Tuesday, November 16, 2010

Happiness index


""""... [T]he government's plan to measure happiness raises a further and perhaps more profound philosophical question: regardless of whether this is possible in practice, is it the best way of thinking, even in principle, about what it is to live a good human life? A clue to this idea can be found in the way a term like "utilitarian" is sometimes used disparagingly. When, for example, a course of action is described as "merely utilitarian", this implies that something important has been overlooked. But what might this be?

The German philosopher Martin Heidegger can help us to answer this question. In his work both before and after the second world war, he came to focus increasingly on the issue of modern technology. He argued that technological devices such as machines and gadgets were symptoms of a deeper phenomenon that could be traced back through centuries of western culture. "Technology" in this deep sense refers not to this or that item of equipment, but to a fundamental way of thinking, and of being, that shapes everything we do.""""

The essence of technology, argued Heidegger, lies in the idea that life is something to be controlled and mastered. Instruments of measurement and calculation – surveys, for example – are integral to this project. Heidegger linked the accelerating domination of technology in the 20th century with the idea that modern humanity faces a spiritual crisis.
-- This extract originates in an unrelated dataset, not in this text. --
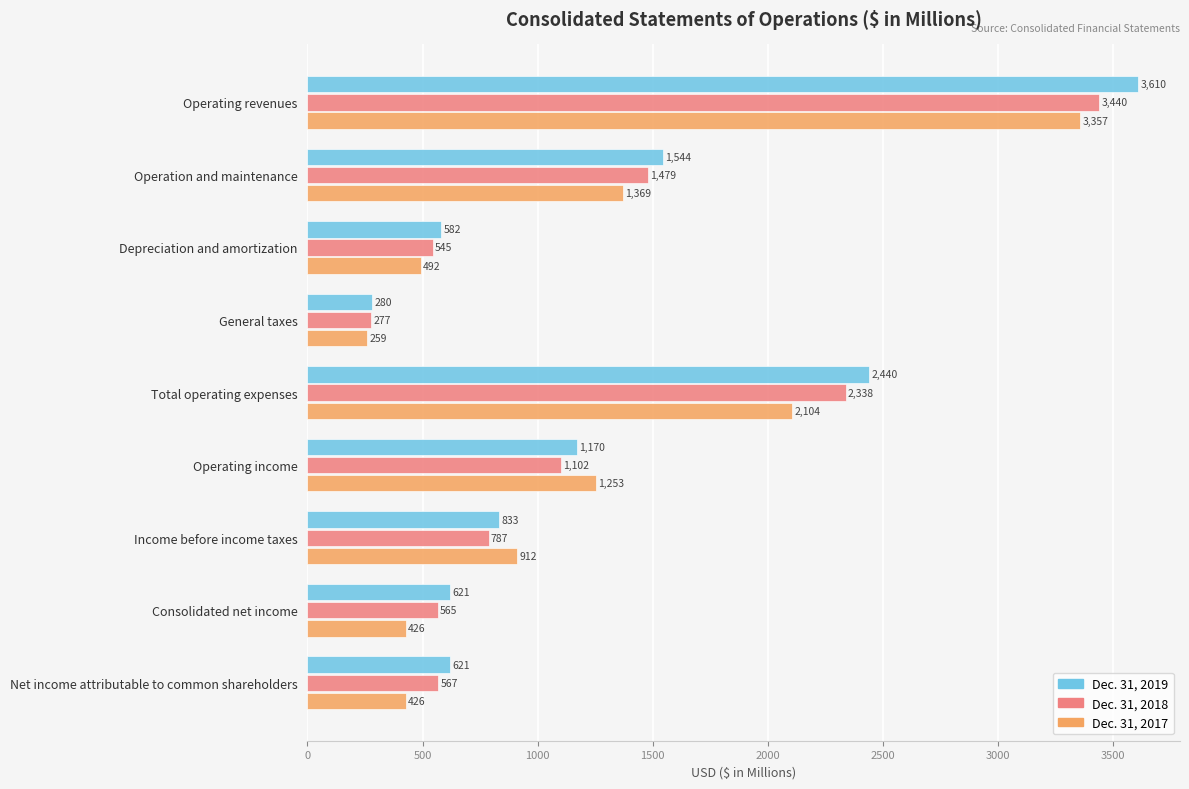

What is the minimum value shown in the chart?

259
According to this view, utilitarian approaches to ethics in general, and attempts to measure and regulate happiness in particular, are symptoms of this crisis rather than solutions to it.

Heidegger's analysis of technology expresses in secular terms ideas that have recurred through religious traditions over many centuries. These traditions aren't immune to ideals of mastery and control: the bible teaches that man has dominion over nature, and the "spiritual" exercises taught by ancient Indian sages were – not so unlike modern drugs – techniques to alter and regulate states of mind and body. But these religious forms of technology exist alongside a willingness to recognise the limitations of human power and control, and the need to be receptive to something beyond ourselves.""""
Heidegger-Sprach: an effective antidote for those humans sick and tired of naive futurists (of whatever political flavor) and techie-dolts who insist that Scottie'll be beaming them up in the transporter in the next decade or so.